Set task 1
In the text below about the 1926 World War photo book, who took the book's photographs?
Set task 2
Transcribe the passage of the World War photo book text between "The book contains" and "obliterated villages etc..", inclusive.

Looking through a box in der German house (day 23 since I moved) I came across this first edition book – ‘Der Weltkrieg In Seiner Rauhen Wirklichkeit’ or ‘The World War In Its Harsh Reality’ published in Germany in 1926.
The book contains 600 black and white photographs taken by Hermann Rex for the German military command during 1914-19.
It’s tough going to read as the true horror of war is documented with seemingly endless corpses and obliterated villages etc..
My thoughts 100 years on is that ‘Der Weltkrieg In Seiner Rauhen Wirklichkeit’ does indeed show the harsh reality of war, but it failed to nail the reasons for the war or take to task the aristocratic, military and industrial complex that led Germany to war, who then fought it with lies and offered no real strategic plan to win it, battles yes, but not the war itself.

Extracted records
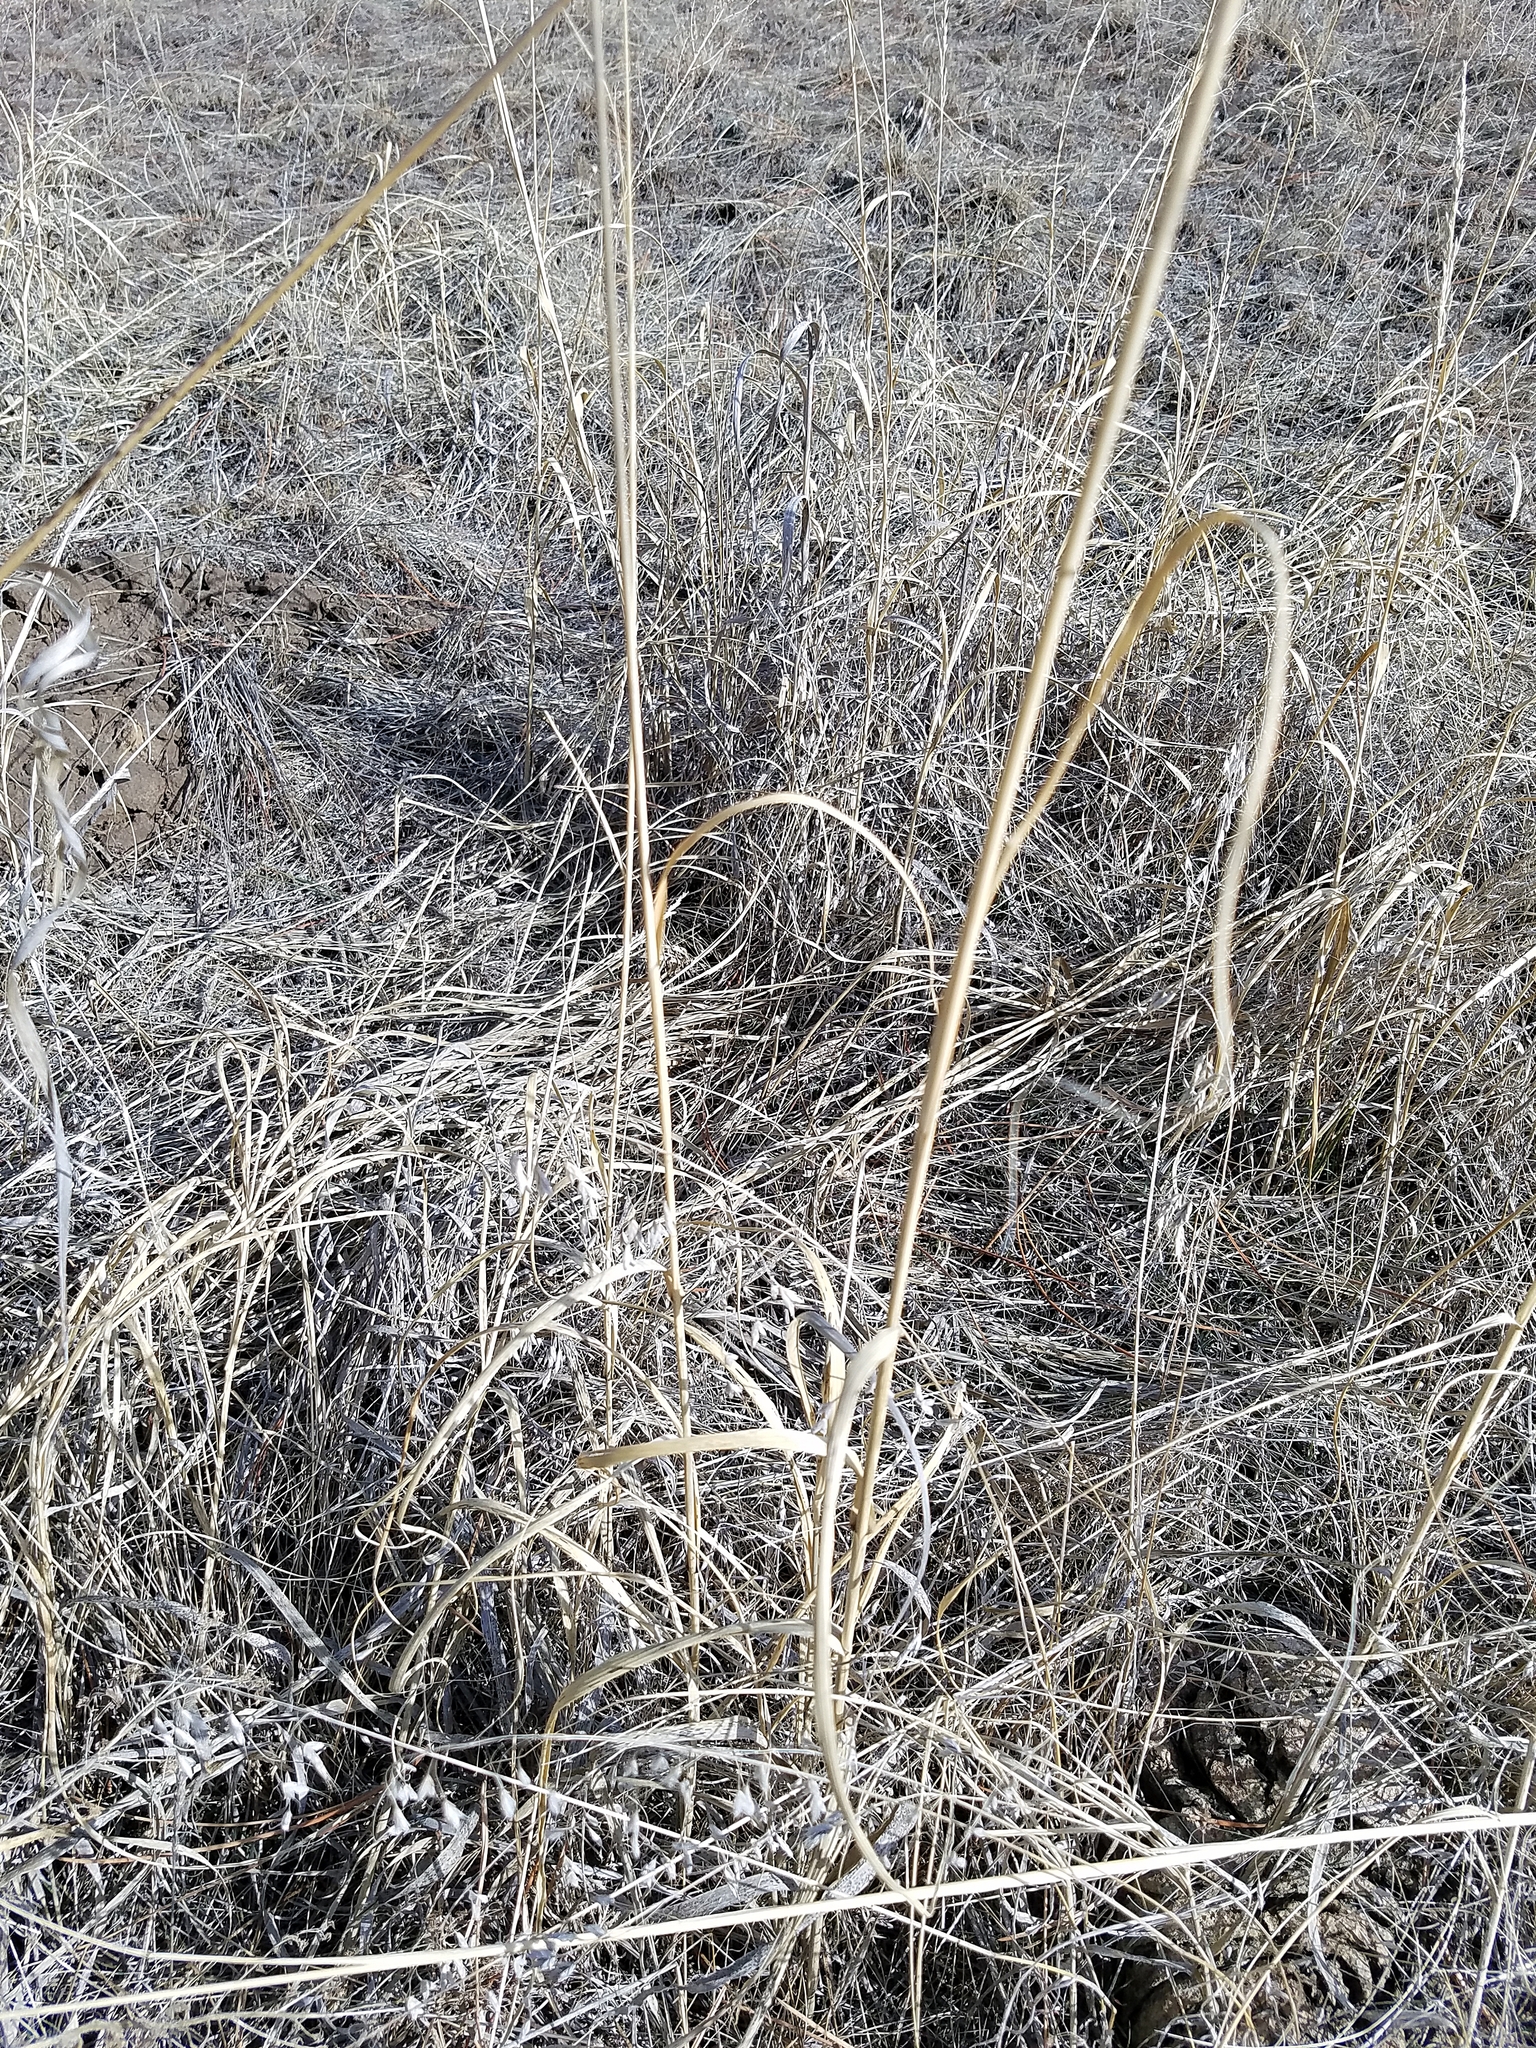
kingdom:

...

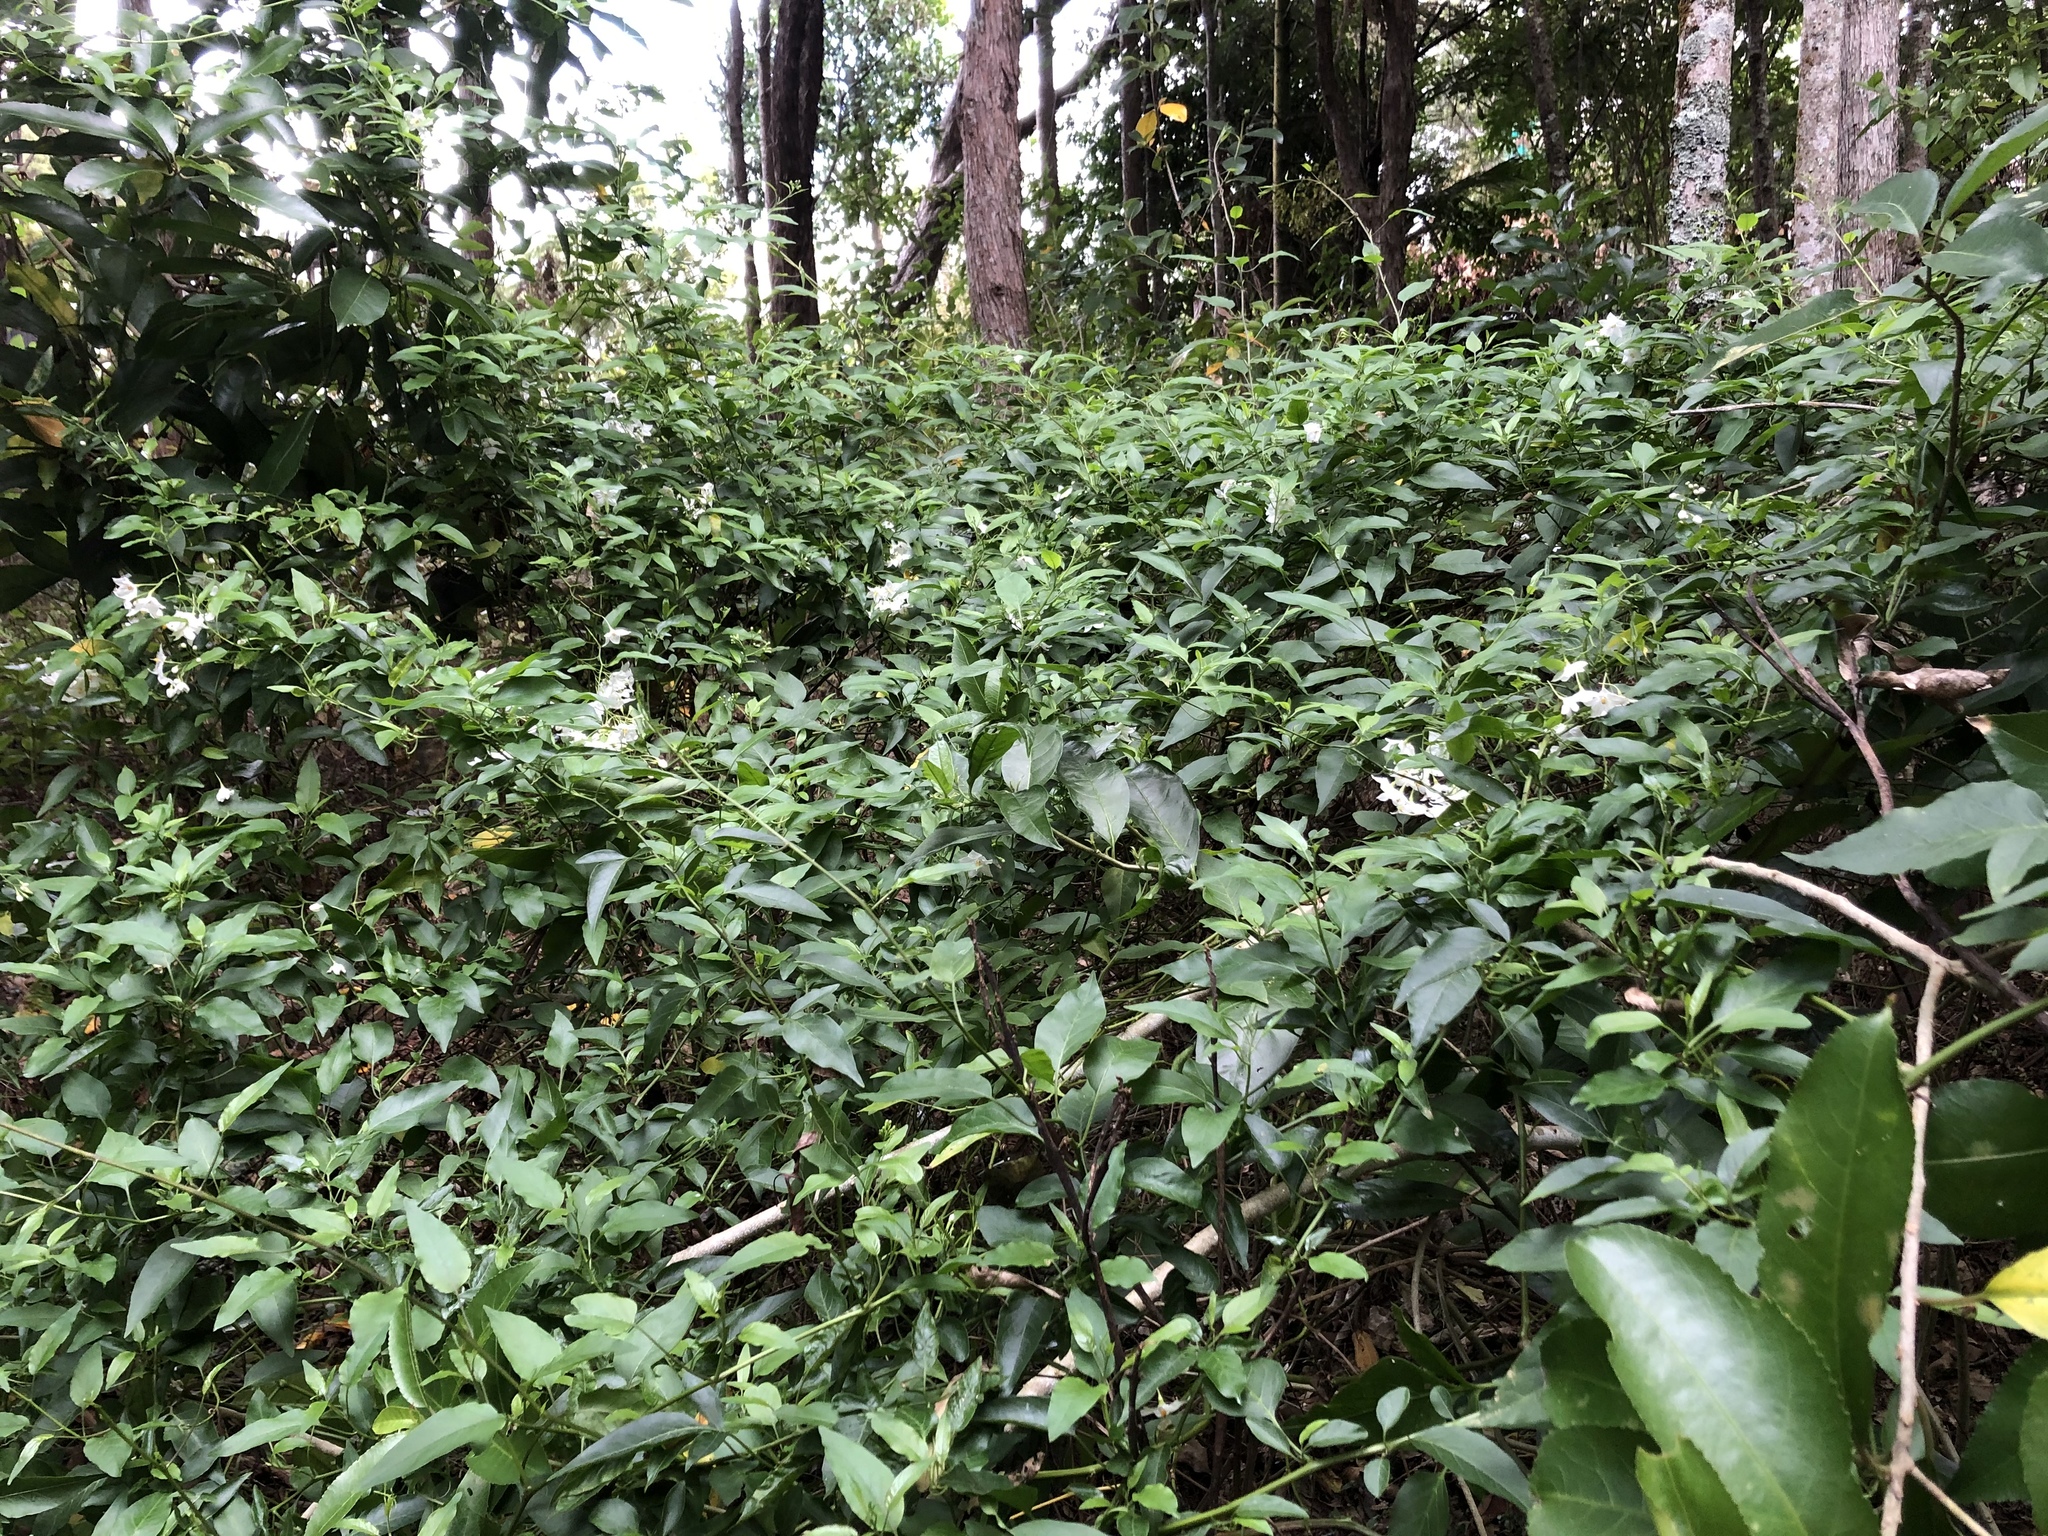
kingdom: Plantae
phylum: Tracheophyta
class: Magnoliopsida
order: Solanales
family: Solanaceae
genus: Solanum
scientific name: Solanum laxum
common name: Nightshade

Reply 1
Hermann Rex

Reply 2
The book contains 600 black and white photographs taken by Hermann Rex for the German military command during 1914-19.
It’s tough going to read as the true horror of war is documented with seemingly endless corpses and obliterated villages etc..